** TO DO **
Look through the records below and collect all lines that hold the string "entreprises".

** THE RECORDS **
[Start of Attachment]

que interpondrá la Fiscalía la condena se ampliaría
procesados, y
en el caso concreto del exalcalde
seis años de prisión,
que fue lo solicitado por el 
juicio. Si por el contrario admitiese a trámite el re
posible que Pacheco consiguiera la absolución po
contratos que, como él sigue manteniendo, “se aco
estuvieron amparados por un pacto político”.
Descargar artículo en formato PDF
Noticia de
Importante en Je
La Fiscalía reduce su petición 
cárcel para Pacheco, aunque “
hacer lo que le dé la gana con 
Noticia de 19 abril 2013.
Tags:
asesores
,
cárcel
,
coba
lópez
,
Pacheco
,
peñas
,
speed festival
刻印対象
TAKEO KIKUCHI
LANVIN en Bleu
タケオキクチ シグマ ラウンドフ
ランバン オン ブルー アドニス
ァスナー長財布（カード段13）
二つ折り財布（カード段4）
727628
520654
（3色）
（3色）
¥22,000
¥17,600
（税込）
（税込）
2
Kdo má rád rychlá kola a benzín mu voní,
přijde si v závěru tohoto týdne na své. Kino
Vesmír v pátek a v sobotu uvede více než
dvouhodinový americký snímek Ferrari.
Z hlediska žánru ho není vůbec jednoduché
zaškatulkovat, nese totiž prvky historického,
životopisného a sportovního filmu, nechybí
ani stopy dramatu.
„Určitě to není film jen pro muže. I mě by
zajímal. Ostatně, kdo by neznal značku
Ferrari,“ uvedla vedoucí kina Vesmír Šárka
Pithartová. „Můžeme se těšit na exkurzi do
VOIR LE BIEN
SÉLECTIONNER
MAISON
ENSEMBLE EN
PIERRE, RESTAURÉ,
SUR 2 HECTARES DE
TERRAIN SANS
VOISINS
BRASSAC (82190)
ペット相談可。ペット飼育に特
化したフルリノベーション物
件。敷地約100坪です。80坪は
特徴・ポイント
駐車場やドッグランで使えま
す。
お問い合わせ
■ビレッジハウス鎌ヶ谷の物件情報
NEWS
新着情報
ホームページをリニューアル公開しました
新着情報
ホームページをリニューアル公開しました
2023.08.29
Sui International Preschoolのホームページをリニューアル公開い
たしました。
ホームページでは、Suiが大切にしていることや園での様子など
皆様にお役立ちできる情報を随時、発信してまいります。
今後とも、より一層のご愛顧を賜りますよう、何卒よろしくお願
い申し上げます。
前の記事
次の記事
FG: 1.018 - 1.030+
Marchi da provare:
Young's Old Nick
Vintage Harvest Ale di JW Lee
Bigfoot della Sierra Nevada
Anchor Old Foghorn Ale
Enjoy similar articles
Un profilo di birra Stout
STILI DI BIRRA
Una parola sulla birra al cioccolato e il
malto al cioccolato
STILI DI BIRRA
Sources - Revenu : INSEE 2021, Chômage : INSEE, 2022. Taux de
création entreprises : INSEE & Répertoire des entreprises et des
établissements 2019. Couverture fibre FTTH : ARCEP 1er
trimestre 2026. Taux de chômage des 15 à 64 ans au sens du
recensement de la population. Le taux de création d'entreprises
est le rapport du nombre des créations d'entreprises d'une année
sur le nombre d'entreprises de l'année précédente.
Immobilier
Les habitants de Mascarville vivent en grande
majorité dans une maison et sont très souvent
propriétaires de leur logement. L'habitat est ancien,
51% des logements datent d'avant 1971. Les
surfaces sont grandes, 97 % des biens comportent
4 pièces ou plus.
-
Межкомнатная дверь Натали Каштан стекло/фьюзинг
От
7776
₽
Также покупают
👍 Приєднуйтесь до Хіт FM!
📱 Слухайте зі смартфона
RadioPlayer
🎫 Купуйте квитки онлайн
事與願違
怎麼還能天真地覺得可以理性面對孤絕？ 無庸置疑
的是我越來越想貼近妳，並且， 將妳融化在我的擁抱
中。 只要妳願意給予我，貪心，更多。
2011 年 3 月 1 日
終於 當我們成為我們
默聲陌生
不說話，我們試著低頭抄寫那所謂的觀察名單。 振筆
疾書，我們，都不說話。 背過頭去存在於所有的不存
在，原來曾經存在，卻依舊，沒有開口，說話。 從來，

[End of Attachment]

** COMPLETED EXERCISE **
création entreprises : INSEE & Répertoire des entreprises et des
recensement de la population. Le taux de création d'entreprises
est le rapport du nombre des créations d'entreprises d'une année
sur le nombre d'entreprises de l'année précédente.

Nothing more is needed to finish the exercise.